┌──

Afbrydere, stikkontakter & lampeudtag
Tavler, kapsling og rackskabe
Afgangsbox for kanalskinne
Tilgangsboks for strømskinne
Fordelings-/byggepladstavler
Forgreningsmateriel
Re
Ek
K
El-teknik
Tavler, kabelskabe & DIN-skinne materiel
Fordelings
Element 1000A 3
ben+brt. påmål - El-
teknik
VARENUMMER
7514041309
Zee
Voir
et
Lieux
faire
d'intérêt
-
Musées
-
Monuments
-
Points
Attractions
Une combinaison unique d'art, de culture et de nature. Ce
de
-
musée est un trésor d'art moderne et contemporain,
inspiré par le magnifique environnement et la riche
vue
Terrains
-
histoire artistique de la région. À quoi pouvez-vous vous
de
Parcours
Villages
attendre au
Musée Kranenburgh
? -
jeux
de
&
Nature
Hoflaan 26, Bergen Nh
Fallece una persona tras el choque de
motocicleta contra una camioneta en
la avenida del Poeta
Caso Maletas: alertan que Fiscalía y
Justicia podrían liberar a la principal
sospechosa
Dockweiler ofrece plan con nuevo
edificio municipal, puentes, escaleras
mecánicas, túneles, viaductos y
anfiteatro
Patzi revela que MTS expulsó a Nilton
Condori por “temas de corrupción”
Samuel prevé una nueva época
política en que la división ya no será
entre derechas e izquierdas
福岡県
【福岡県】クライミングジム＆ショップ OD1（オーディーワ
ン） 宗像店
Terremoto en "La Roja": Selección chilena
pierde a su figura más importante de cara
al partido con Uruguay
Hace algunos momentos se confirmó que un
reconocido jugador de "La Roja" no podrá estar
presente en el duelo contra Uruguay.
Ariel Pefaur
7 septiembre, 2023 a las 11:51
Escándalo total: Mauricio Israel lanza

└──

• REQUEST: Put the lines of the items, starting at the first line and ending at the line that contains "Hoflaan 26, Bergen Nh", into a JSON list of strings with one string per line. Leave out blank lines.

• EXERCISE OUTPUT:
[
  "Afbrydere, stikkontakter & lampeudtag",
  "Tavler, kapsling og rackskabe",
  "Afgangsbox for kanalskinne",
  "Tilgangsboks for strømskinne",
  "Fordelings-/byggepladstavler",
  "Forgreningsmateriel",
  "Re",
  "Ek",
  "K",
  "El-teknik",
  "Tavler, kabelskabe & DIN-skinne materiel",
  "Fordelings",
  "Element 1000A 3",
  "ben+brt. påmål - El-",
  "teknik",
  "VARENUMMER",
  "7514041309",
  "Zee",
  "Voir",
  "et",
  "Lieux",
  "faire",
  "d'intérêt",
  "-",
  "Musées",
  "-",
  "Monuments",
  "-",
  "Points",
  "Attractions",
  "Une combinaison unique d'art, de culture et de nature. Ce",
  "de",
  "-",
  "musée est un trésor d'art moderne et contemporain,",
  "inspiré par le magnifique environnement et la riche",
  "vue",
  "Terrains",
  "-",
  "histoire artistique de la région. À quoi pouvez-vous vous",
  "de",
  "Parcours",
  "Villages",
  "attendre au",
  "Musée Kranenburgh",
  "? -",
  "jeux",
  "de",
  "&",
  "Nature",
  "Hoflaan 26, Bergen Nh"
]